A major advantage of the programme’s telemedicine approach was also evident during the current COVID-19 pandemic, which had its first peak phase in the last six months of the study and is still ongoing. The programme was able to continue without restructuring measures and all patients could be cared for as usual due to the lack of physical dependence on care centres, hospitals or similar. The high flexibility of the programme has also proven to be very useful when it came to balancing family and work with the coaching. This continuity of the programme is an important positive factor, especially in the ongoing process of behavioural change. The programme’s flexibility, through individual and needs-oriented coaching, also showed clear positive effects. Many patients showed reduced physical activity due to numerous restrictions on leisure activities during the pandemic. In this case, the coaches were able to react individually and motivate the participants to exercise more in their protected home setting. For this purpose, exercise mailings with instructions or similar offers were sent out to the participants. This shows the enormous importance of so-called two-way communication, where one can interact with a human counterpart. In addition, the programme offers patients the possibility of contacting the coach at any time if there is a need, for example, due to changed structures or crisis-related developments in their own behaviour.

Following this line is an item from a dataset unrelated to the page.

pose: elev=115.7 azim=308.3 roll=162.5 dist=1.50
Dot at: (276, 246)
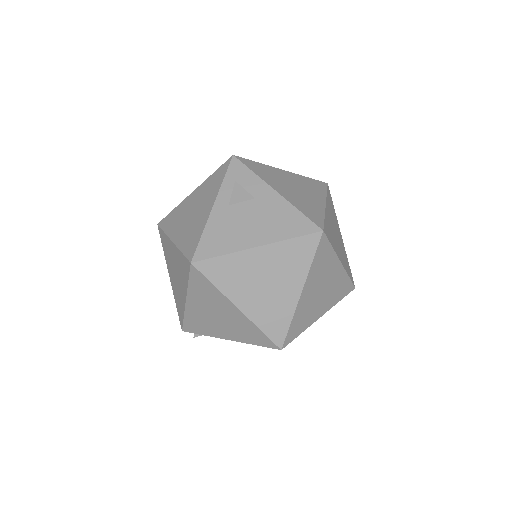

Overall, telemedicine-supported coaching with two-way communication proved to be very effective. With further coaching, these results were maintained at a stable level in the second half of the intervention. In practice, these results show that programmes aimed at changing the patient’s behaviour or habit structures should have a duration of at least 6 months, preferably up to 12 months, to stabilise the achieved effects. Whether these good results remain stable after another year without coaching will be shown by a later evaluation of the 24-month follow-up.

Strengths and limitations

The major limitation of the present study is the lack of representativeness due to the sampling being restricted to the population of insured persons of a private health insurance company.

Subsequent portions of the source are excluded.